-------- Given records --------

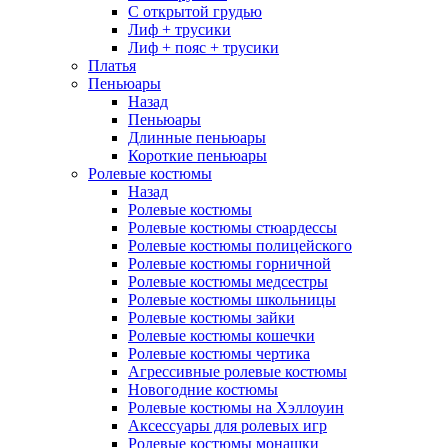
С открытой грудью
Лиф + трусики
Лиф + пояс + трусики
Платья
Пеньюары
Назад
Пеньюары
Длинные пеньюары
Короткие пеньюары
Ролевые костюмы
Назад
Ролевые костюмы
Ролевые костюмы стюардессы
Ролевые костюмы полицейского
Ролевые костюмы горничной
Ролевые костюмы медсестры
Ролевые костюмы школьницы
Ролевые костюмы зайки
Ролевые костюмы кошечки
Ролевые костюмы чертика
Агрессивные ролевые костюмы
Новогодние костюмы
Ролевые костюмы на Хэллоуин
Аксессуары для ролевых игр
Ролевые костюмы монашки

--------

Work instructions
What should come out is the exact run of lines from the one holding "Ролевые костюмы на Хэллоуин" through the end of the records above, and nothing besides.

Worked solution
Ролевые костюмы на Хэллоуин
Аксессуары для ролевых игр
Ролевые костюмы монашки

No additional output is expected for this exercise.